Does the Float Test Work?

You may have seen advice about placing eggs in water to check fertility. The float test is real, but it doesn’t test fertility. It estimates how old an egg is based on buoyancy. As eggs age, moisture evaporates through the shell, the air cell inside grows, and the egg becomes lighter. Fresh eggs sink; older eggs float higher in the water column.

This method was developed for wildlife researchers estimating the age of gamebird nests, and its accuracy is limited. Studies have found that float tests tend to overestimate age for younger eggs and underestimate it for older ones. More importantly, submerging an incubating egg in water can introduce bacteria through the shell pores and chill the embryo. For eggs you’re trying to hatch, candling is far safer and more informative.

Digital Egg Monitors

For a more definitive answer than visual candling, digital egg monitors detect the embryo’s heartbeat through the shell using infrared light. These devices, such as the Buddy digital egg monitor, work by shining near-infrared LEDs through the egg and measuring the light that passes through, picking up the tiny pulse of a beating heart. They’ve been used successfully on chicken, turkey, and even reptile eggs.

Heartbeat detection becomes reliable around day 6 of incubation in chicken eggs.

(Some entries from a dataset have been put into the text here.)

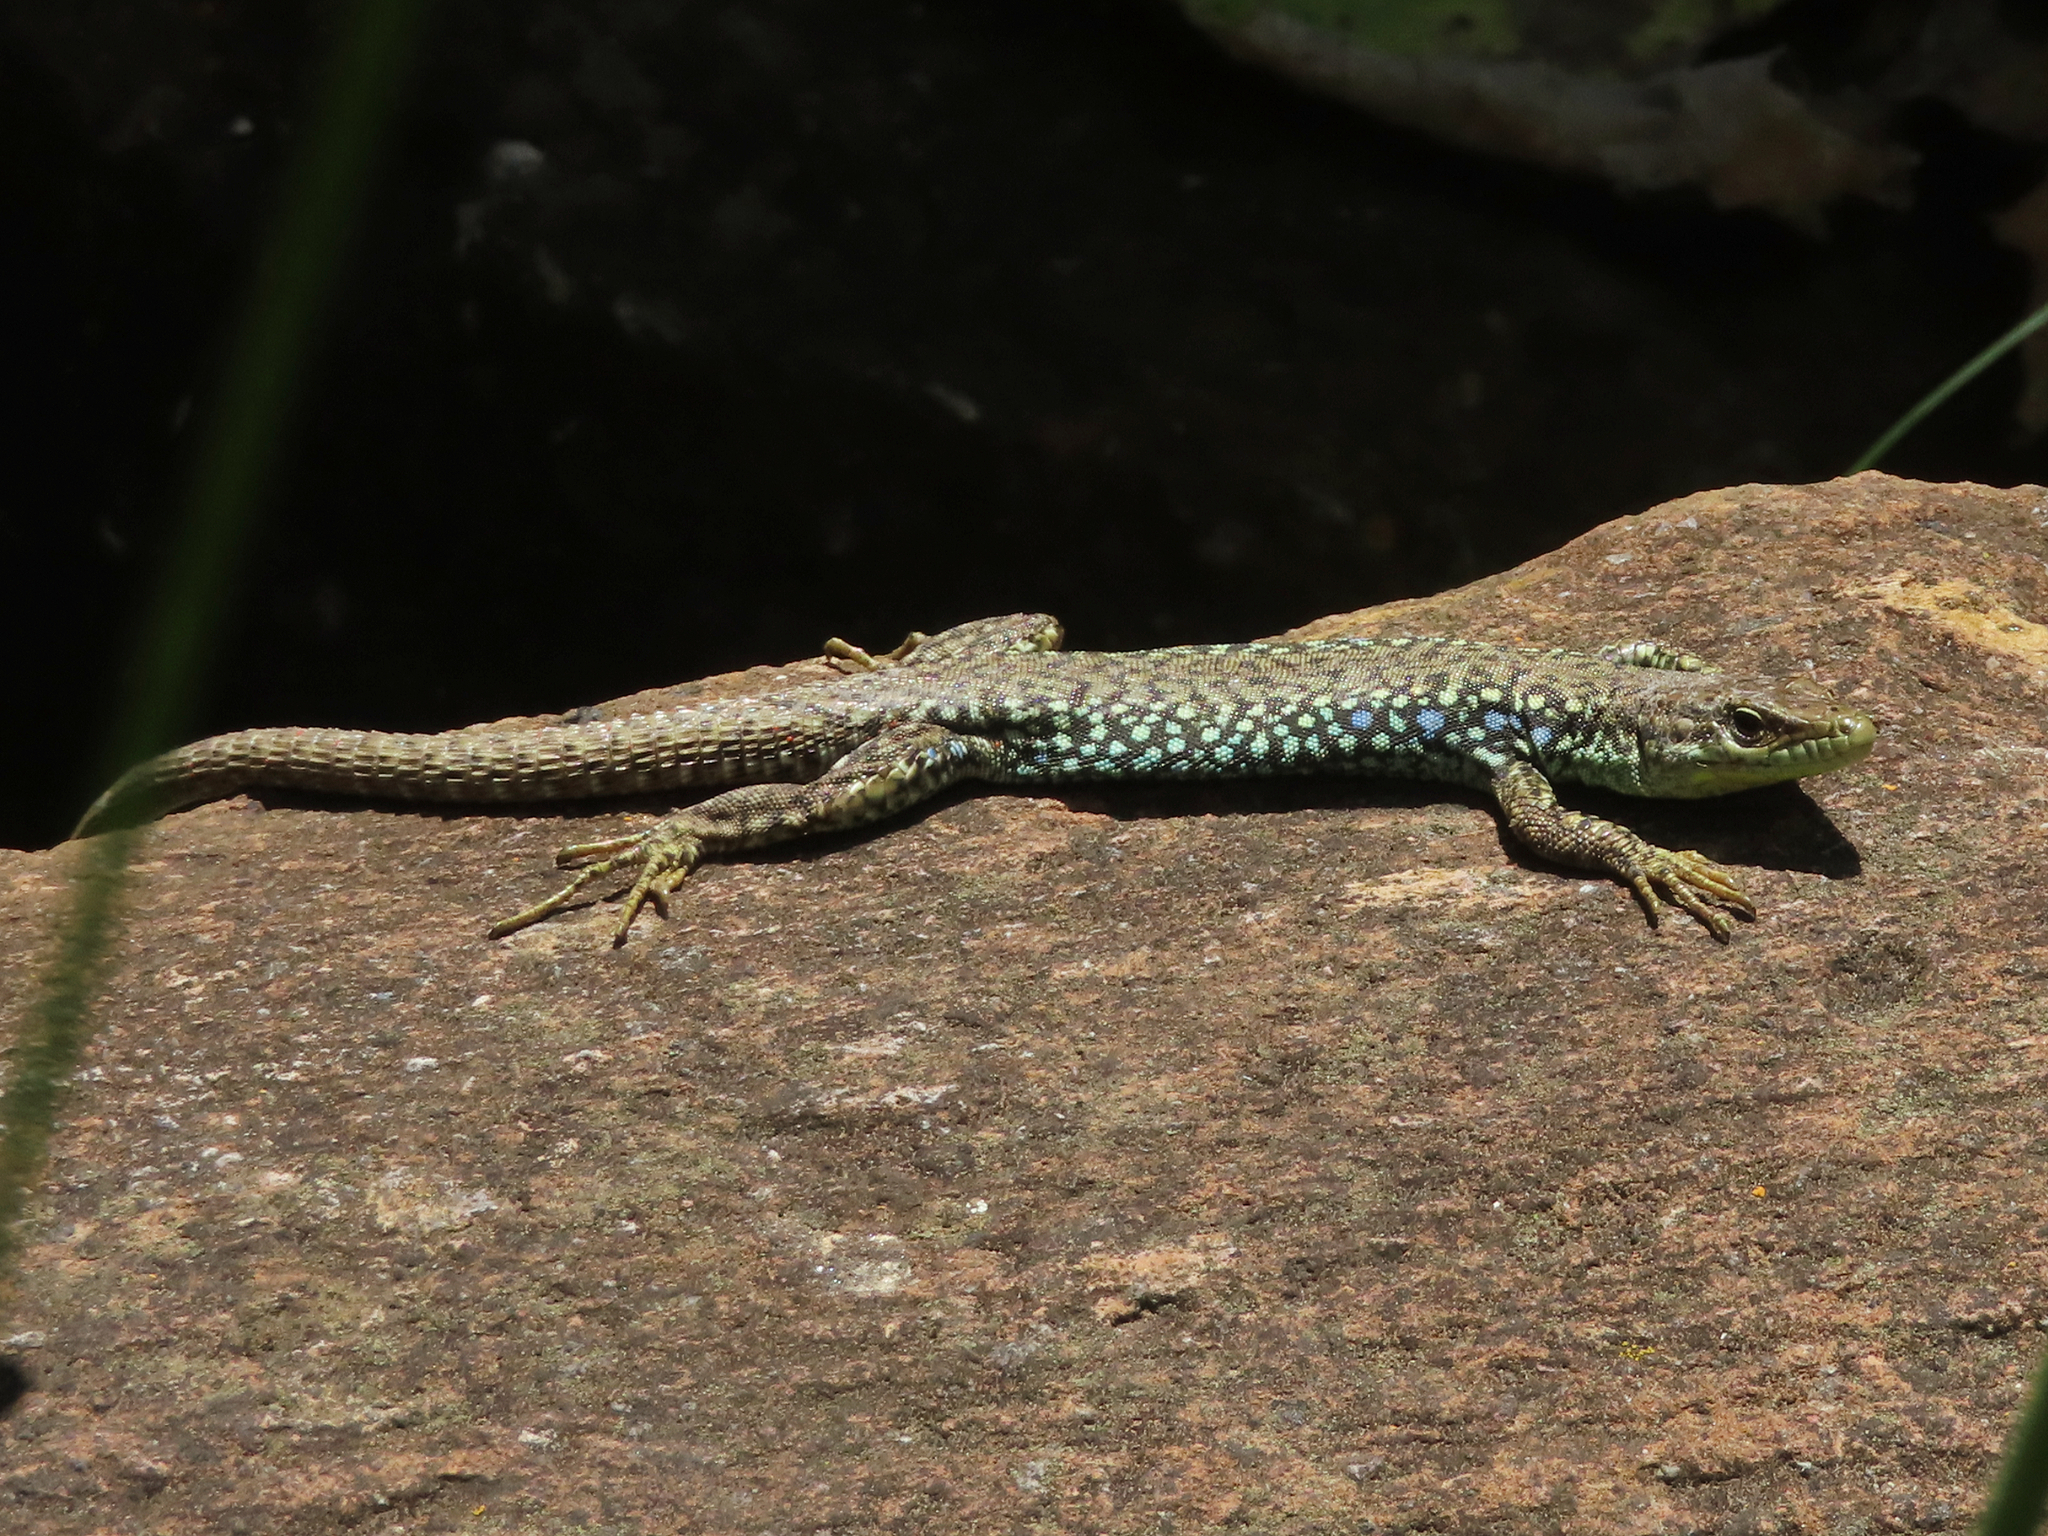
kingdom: Animalia
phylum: Chordata
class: Squamata
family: Lacertidae
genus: Darevskia
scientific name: Darevskia
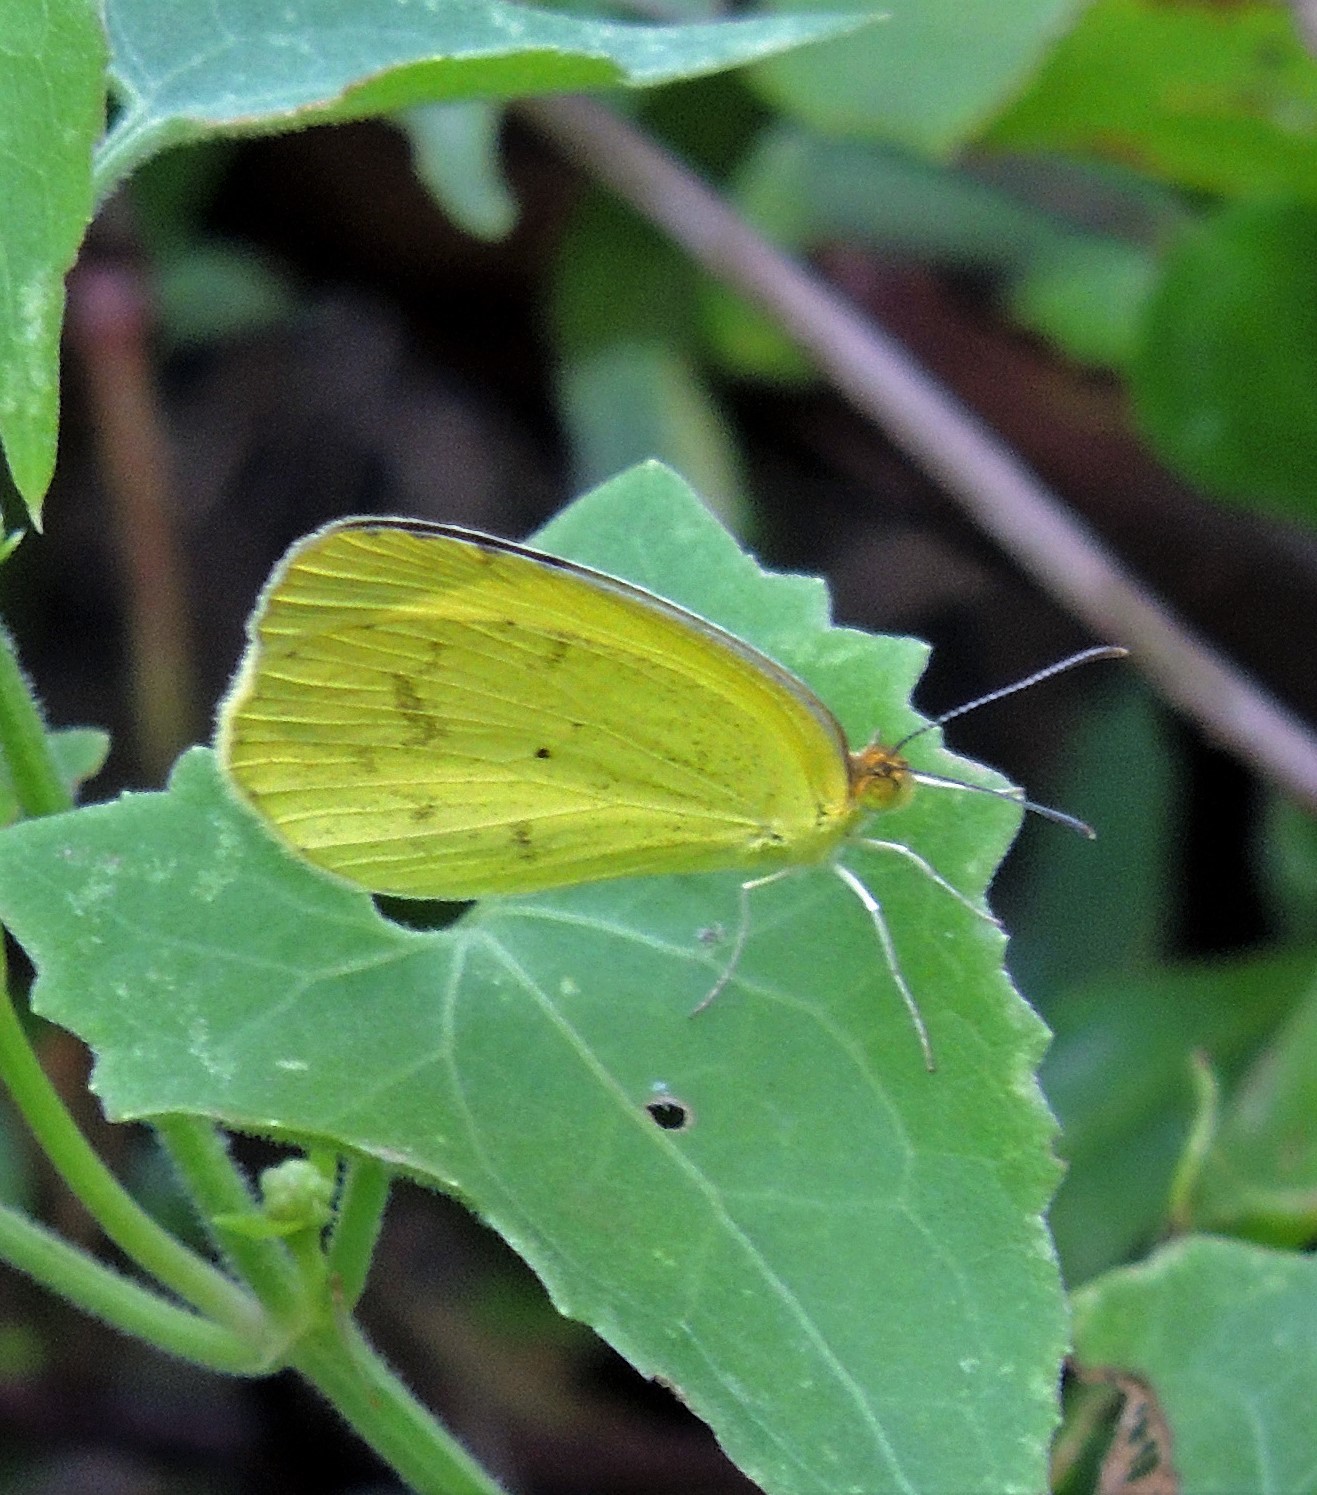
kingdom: Animalia
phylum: Arthropoda
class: Insecta
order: Lepidoptera
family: Pieridae
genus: Pyrisitia
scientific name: Pyrisitia nise
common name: Mimosa yellow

By the second half of incubation, a healthy chicken embryo’s heart rate reaches roughly 200 to 270 beats per minute. These monitors remove the guesswork of interpreting shadows and veins, which makes them especially useful for dark-shelled eggs that are hard to candle visually. They’re more expensive than a simple flashlight, but breeders working with valuable eggs or rare species often consider them worth the investment.

Before Incubation Starts

There is no reliable way to determine fertility before incubation begins. A fertile egg and an infertile egg look identical from the outside and even when cracked open (the small white spot on the yolk, called the germinal disc, is present in all eggs, though it’s slightly larger and more defined in fertile ones). The only way to confirm fertility is to incubate the egg and check for development after several days. If you’re sourcing eggs for hatching, your best bet is to confirm that the hen had access to an active, healthy male within the prior 10 to 14 days.